With the recent and ongoing Olympics wherein, we have been witnessing varied number of sportsmen and sportswomen competing and determined to bag a gold as it is their sole goal, meet Mohammad Ashraf, a cyclist from Thrissur, Kerala, with a strong-willed heart determined to achieve his goal to cycle 3,700 km from his hometown all the way to Ladakh. All this while being partially disabled.

Mohammed prior to his disability worked as a computer engineer in Dubai which he then lost as a result of the bike accident that let to him being immobilized. The accident occurred in the year 2017 and as Ashraf recalls it, he explains how it took a total of nine surgeries along with some years of his life spending in the hospital for him to recover. While he could consider getting a prosthetic leg to help him, the money is an issue as he spent all of his family savings for his recovery at the hospital. However, he does plan on seeking help through fundraising for collecting enough money for the means of getting a prosthetic leg, all this after his trip to Ladakh will be over.

Being met with an awful fate as this one would expect a person to be at a huge loss and unmotivated at best but that is not the case for Ashraf here, on the contrary, he states that with his right leg being paralyzed and merely a few fingers being able to function on his right hand, he won’t let that stop him from achieving any of his goals. With one of those goals being to cycle all the way from his place of residence in Thrissur to and along the lovely valleys and rivers of Ladakh.

Ashraf believes that is disability as they call it is actually an ability and he wants to showcase this to the rest of the world as a sign and a clear depiction of the fact that nothing is impossible. He also explains how it was only last year in the month of April when he discovered cycling as a sport to pick up on ideally to get past his depression, however, the result was better than he expected as he completely fell in love with cycling. His aim currently is to reach Khardung La, a mountain pass in the district of Leh. It is one of the highest motorable passes with its altitude soaring as high as 5359m which is approximately 17,580 feet.

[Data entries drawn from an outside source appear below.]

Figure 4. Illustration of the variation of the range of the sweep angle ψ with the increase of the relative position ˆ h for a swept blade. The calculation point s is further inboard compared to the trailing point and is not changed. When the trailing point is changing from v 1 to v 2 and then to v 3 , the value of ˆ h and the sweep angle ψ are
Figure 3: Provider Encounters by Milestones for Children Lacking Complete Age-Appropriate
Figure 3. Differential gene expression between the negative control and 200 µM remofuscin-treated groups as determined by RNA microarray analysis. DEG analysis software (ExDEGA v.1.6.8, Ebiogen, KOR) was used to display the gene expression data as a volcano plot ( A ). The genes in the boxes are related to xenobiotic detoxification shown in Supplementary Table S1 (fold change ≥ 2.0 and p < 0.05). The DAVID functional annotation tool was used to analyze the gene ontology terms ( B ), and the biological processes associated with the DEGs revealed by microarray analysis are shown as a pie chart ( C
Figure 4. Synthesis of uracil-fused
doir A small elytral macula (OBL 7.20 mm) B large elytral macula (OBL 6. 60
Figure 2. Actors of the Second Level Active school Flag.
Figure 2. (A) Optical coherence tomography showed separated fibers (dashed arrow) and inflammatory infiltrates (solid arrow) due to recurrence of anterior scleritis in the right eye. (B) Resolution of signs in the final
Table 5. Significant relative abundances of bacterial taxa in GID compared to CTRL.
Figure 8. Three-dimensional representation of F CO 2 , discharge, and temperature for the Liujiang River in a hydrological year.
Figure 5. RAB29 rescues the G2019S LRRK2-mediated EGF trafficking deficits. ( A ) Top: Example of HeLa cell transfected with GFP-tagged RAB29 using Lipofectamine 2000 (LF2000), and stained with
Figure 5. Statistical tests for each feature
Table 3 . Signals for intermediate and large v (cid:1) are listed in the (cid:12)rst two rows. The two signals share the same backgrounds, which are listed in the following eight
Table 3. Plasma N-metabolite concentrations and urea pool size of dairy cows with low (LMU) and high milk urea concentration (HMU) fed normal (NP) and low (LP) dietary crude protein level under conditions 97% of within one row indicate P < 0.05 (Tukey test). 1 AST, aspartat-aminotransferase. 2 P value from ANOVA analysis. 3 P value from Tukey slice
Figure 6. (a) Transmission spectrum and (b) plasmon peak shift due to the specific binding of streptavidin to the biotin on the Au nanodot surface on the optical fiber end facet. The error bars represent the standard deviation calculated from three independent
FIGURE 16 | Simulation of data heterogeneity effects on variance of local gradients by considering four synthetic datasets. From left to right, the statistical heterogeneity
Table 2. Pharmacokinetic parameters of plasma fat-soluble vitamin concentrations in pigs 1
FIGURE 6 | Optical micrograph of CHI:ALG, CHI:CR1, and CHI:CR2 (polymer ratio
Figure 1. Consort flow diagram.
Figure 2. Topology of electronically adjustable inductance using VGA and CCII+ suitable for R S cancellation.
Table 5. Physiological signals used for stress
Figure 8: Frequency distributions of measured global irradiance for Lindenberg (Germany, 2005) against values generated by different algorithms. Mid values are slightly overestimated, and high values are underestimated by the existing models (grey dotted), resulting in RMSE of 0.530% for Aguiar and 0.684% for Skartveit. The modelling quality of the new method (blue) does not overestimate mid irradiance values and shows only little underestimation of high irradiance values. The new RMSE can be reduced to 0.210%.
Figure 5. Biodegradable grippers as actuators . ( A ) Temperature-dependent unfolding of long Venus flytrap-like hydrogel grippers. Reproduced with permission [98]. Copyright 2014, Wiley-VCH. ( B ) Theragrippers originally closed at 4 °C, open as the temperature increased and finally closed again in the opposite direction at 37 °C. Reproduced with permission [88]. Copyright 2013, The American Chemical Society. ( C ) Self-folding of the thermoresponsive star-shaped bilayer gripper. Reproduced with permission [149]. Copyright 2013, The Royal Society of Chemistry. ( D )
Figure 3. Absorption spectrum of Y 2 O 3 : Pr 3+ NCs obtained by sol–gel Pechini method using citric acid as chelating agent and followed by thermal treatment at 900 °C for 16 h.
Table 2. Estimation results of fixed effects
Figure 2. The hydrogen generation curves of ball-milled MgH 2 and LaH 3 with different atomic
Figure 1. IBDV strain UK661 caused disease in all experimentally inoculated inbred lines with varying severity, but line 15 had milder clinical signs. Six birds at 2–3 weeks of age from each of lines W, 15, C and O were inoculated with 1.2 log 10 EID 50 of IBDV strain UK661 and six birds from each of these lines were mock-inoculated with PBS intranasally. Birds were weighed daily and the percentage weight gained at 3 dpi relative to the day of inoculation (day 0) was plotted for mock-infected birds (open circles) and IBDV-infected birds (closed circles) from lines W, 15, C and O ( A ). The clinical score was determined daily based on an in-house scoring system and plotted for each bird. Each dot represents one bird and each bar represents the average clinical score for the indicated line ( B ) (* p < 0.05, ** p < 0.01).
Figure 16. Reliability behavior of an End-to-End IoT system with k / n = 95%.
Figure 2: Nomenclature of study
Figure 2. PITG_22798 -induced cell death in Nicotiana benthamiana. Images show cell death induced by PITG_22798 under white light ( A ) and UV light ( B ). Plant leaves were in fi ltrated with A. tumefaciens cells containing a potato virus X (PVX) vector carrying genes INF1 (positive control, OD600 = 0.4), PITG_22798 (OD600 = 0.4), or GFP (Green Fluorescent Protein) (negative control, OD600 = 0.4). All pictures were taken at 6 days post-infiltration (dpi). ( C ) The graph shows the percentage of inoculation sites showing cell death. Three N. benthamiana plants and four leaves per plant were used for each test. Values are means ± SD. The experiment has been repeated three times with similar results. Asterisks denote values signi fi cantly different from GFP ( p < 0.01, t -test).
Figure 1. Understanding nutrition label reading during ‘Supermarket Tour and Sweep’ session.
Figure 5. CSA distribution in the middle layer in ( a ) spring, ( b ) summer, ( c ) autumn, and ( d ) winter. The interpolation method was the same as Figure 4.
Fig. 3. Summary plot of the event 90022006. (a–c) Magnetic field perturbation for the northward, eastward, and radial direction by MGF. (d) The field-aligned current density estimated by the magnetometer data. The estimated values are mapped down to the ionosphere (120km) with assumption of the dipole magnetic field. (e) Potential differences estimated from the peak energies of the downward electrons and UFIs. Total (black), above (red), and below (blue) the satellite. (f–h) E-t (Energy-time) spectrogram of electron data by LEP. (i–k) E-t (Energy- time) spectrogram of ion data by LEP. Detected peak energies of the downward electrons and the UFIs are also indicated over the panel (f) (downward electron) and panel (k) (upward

The cyclist also elaborates on his struggle with depression after the accident and his time being hospitalized. He told himself that he had two alternatives, to either accept the whole ordeal as a loss and stay in bed forever or fight it out. The mind is what needed to make the decision and so it was, a decision to fight it out, remembering the words, ‘Nothing is impossible’.

His current plans on his travel to Ladakh are that he will be cycling around 100 to 150 km per day to complete his journey as decided. With that in mind, he started his journey on the 15th of July and has reached Hyderabad so far. He carries with himself, a foldable tent, sleeping bag for when he spends the nights sleeping at petrol pumps. With having travelled over a 1,000 km from his home to Hyderabad, he has also been supported and helped by people with regards to food, cycle gear, and even cash in Hyderabad.

Things can go bad and awry, and the worst could happen but one should not let any of that hold them back or bring them down from achieving great heights and in this case, it being cycling over 3,000 km all the way to Ladakh. This resolution to overcome obstacles in life is one we all must have, like cyclist Ashraf himself.